First release of userinfo fecher tool (with Keycloak backend)

[soenkeliebau]

Description

The Stackable Data Plattform should integrate with identity providers to allow authorizing access based on arbitrary user attributes from those providers. The most common attributes will probably be groups and roles a user has, but other use cases are certain to come up, so this should be able to retrieve user configurable attributes as well.

Development

The current idea is to develop the userinfofetcher as a module in the opa operator https://github.com/stackabletech/opa-operator, to avoid additional build complexity by spinning this out into a project of its own.
If need be, it can still be moved out of the repo at a later date.

PoC code for this functionality is available in this branch: https://github.com/stackabletech/opa-operator/tree/spike/user-info-fetcher

Functionality

For an initial release the following items must be achieved:

Must Have

Preview Give feedback

1. User Info fetcher: Improve http request error output #509
   +0
   
2. Investigate customer issue
3. Write ADR on CRD changes for UserInfoFetcher #478
   +0
   
4. Discussion about what else is needed for release in 24.3
5. Functionality to retrieve user attributes from Keycloak
6. Cache requests for users information with configurable cache eviction time
7. UserInfoFetcher has to be configurable via CRD (can be the opa crd if that makes sense)
8. Retrieving arbitrary user properties has to be implemented
9. Design has to be modular, so that other backend than Keycloak can be added at a later time
10. The fetcher gets asked: "Which groups is the user sub (random stable identifier in KeyclaoK) part of?"
11. The fetcher also can be asked: "Which groups is the username part of?"
12. Documentation - usage guide
13. User Info Fetcher: Enable TLS with WebPKI trust by default #517
    +0

ADR

Some issues to be covered in the ADR:

• Caching
• Centralized component to minimize components that talk to AD/etc.

CRD Design

Configuration of the userinfofetcher will be done inside of the existing Opa crd.

Option 1

---
apiVersion: opa.stackable.tech/v1alpha1
kind: OpaCluster
metadata:
  name: simple-opa
spec:
  clusterConfig:
    userInfoProvider:
      keycloak:
         url: http://iaeiaeiea:5678 # maybe pull this out into a configmap?
         credentialsSecret:
         tls: TlsConfig
         cache:
            maxEntries: ...  # all the cache settings are to be understood as placeholders
            ttl: ...
            evictionStrategy: ..
         extraAttributes:
            stackableField1: remoteField1
  image:
    productVersion: "0.51.0"
    stackableVersion: "23.7.0"
  servers:
    roleGroups:
      default:
        selector:
          matchLabels:
            kubernetes.io/os: linux

Option 2

@sbernauer : have some decouplign and say its too complicated

Deployment

Currently the proposed deployment is for the UserInfoFetcher to run as a sidecar container in the opa pods. This would allow the userinfofetcher to only listen on the loopback interface and not be available from outside of the pod.
For this reason it should be possible to not run tls for the userinfofetcher, as the pod would need to be breached to compromise it - and at that point in time an attacker would have access to the certificate and key that can be used to authenticate as well.

For the first iteration it is agreed to go with the deployment model shown in the diagram above.

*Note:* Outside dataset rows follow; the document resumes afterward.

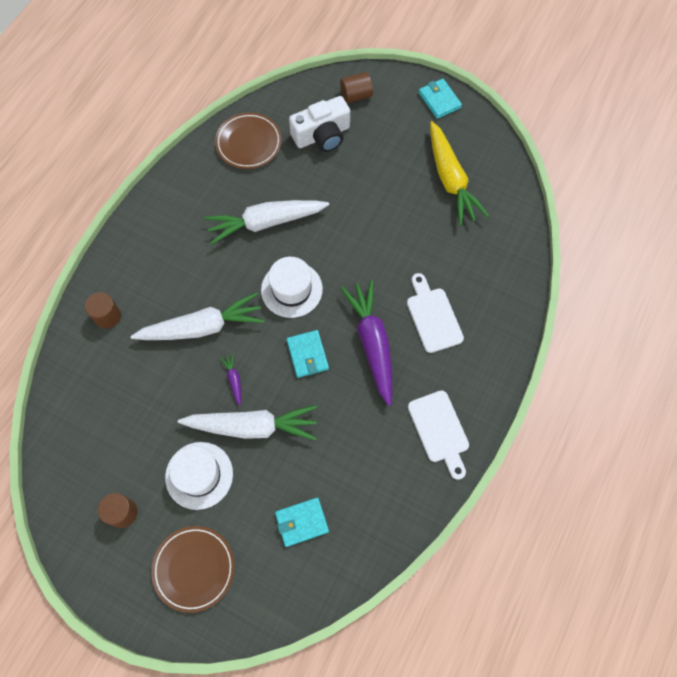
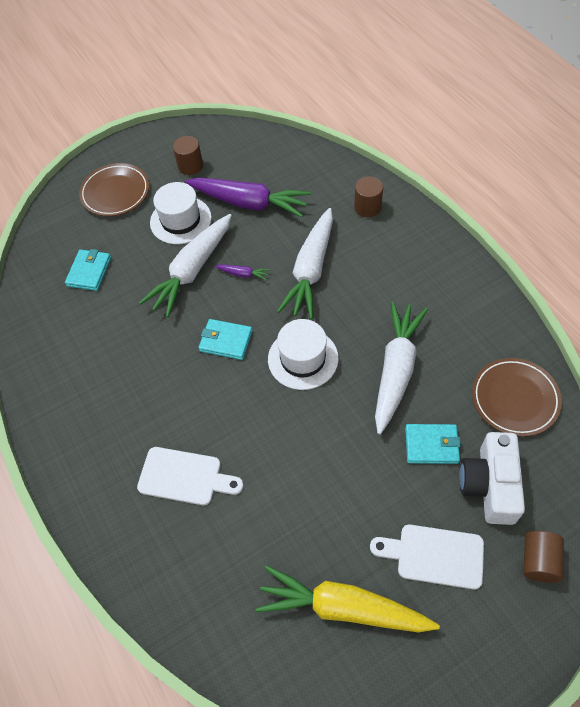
camera: 125 degrees right, 10 degrees down
(372, 343) = (197, 402): purple carrot -> purple carrot (249, 203)
(439, 100) = (481, 676): turquoise wallet -> turquoise wallet (431, 445)
(440, 430) = (73, 415): white cutting board -> white cutting board (434, 556)

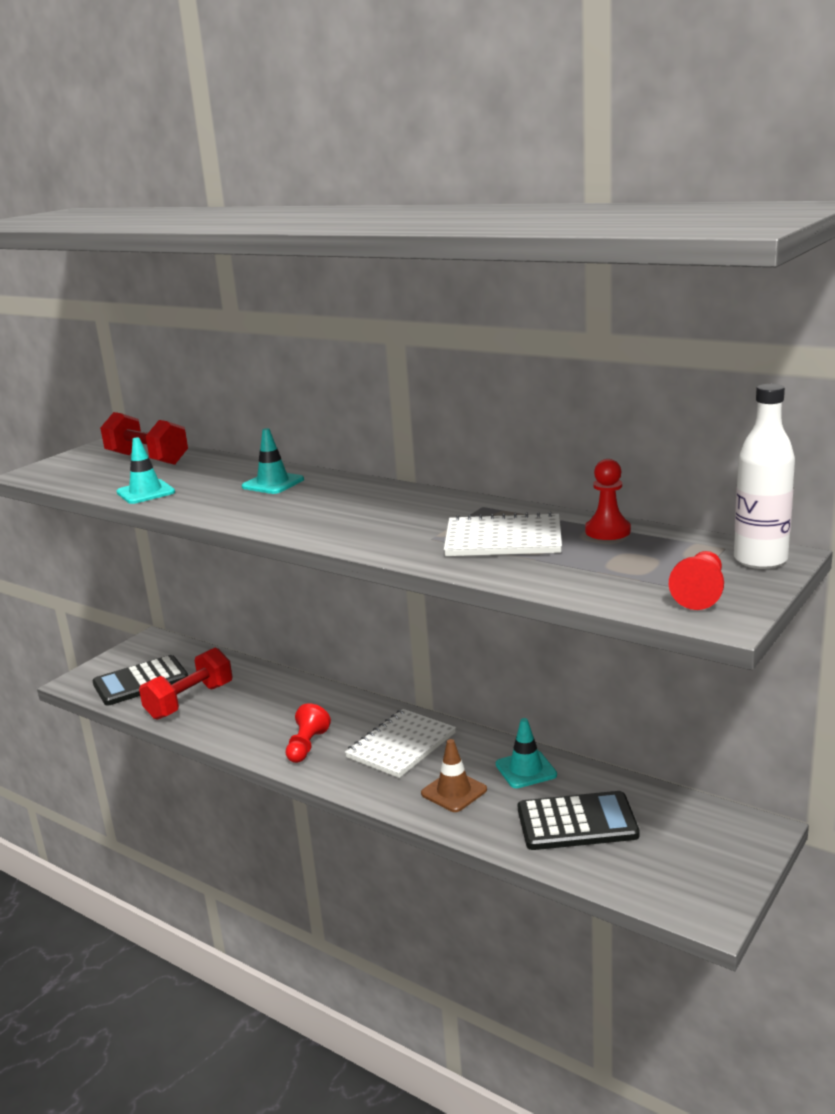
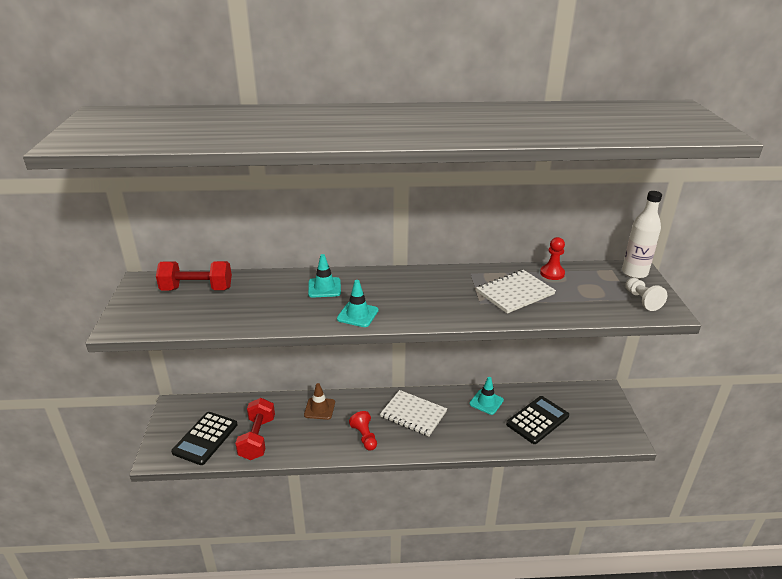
camera: 40 degrees left, 10 degrees up
(146, 492) = (247, 318): turquoise traffic cone -> turquoise traffic cone (357, 315)
(401, 745) = (413, 414): white notebook -> white notebook turned 60 degrees counterclockwise
(454, 792) = (468, 429): brown traffic cone -> brown traffic cone (319, 409)
(700, 594) = (642, 300): red pawn -> white pawn

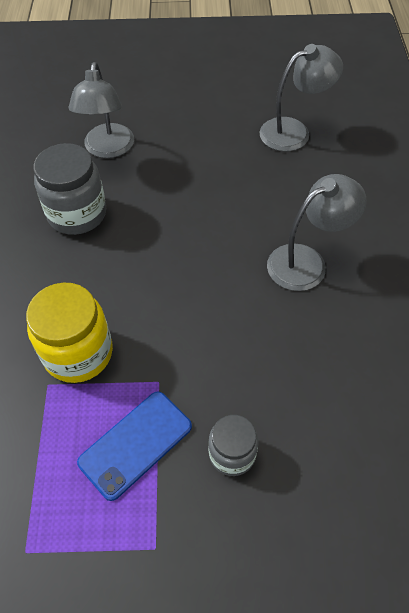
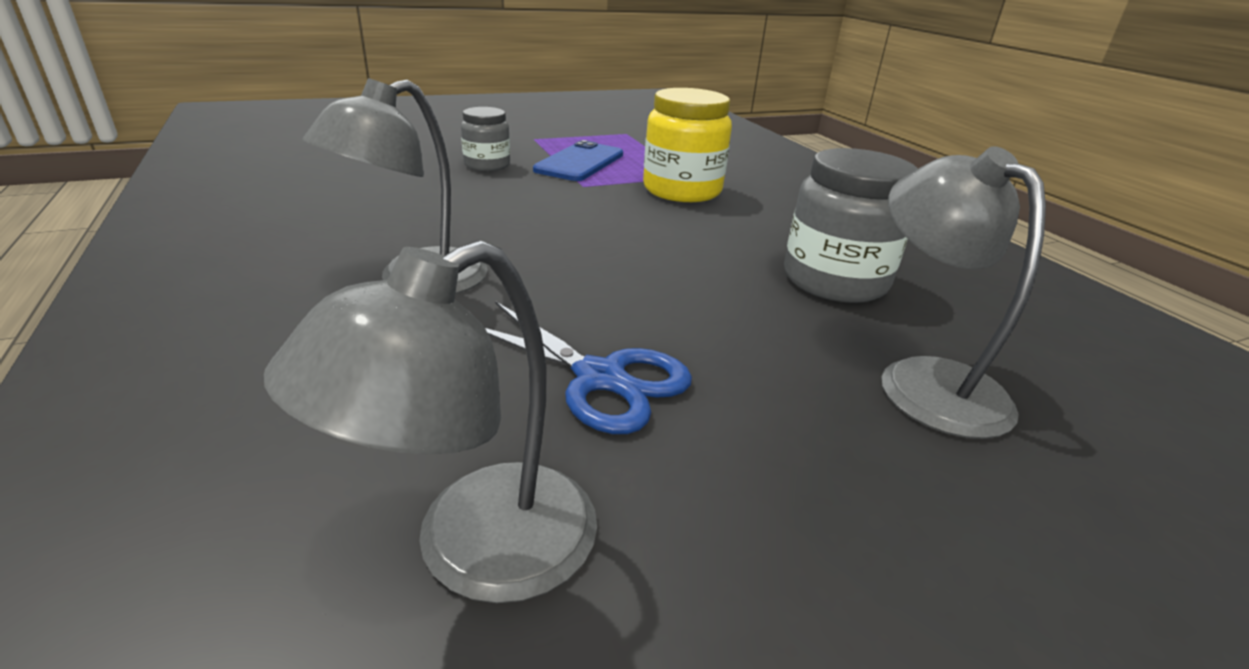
camera: 155 degrees right, 25 degrees down
(236, 178) = (600, 378): none -> blue scissors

At later stages we may want to look into adding a central userinfofetcher as caching layer to avoid ddos-ing identity providers.

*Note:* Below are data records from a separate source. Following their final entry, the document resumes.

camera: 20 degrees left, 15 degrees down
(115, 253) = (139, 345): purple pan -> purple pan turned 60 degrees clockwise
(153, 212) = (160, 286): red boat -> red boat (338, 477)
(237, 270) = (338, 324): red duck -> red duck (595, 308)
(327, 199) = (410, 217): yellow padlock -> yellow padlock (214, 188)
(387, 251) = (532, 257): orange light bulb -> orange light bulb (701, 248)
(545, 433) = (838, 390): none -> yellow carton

Definition of Done Checklist

• Not all of these items are applicable to all PRs, the author should update this template to only leave the boxes in that are relevant
• Please make sure all these things are done and tick the boxes

Author

Preview Give feedback

1. Changes are OpenShift compatible
2. Helm chart can be installed and deployed operator works
3. Integration tests passed (for non trivial changes)

Reviewer

Preview Give feedback

1. Code contains useful comments
2. (Integration-)Test cases added
3. Documentation added or updated
4. Changelog updated
5. Cargo.toml only contains references to git tags (not specific commits or branches)

Acceptance

Preview Give feedback

1. Feature Tracker has been updated
2. Proper release label has been added

[lfrancke]

Reopening for #517

[sbernauer]

I think I personally would make a new Issue to change the common tls struct to default to webPki (or similar) across all CRDs. But I leave it to you ;)

[lfrancke]

That is to be refined.
If you're interested let us know
https://stackable-workspace.slack.com/archives/C06GWEEG602/p1707484224033069

[sbernauer]

I'm happy to let others refine, just tried to prevent this from some form of feature creeping 😅

[lfrancke]

Closing again, we have the default TLS in a separate ticket now.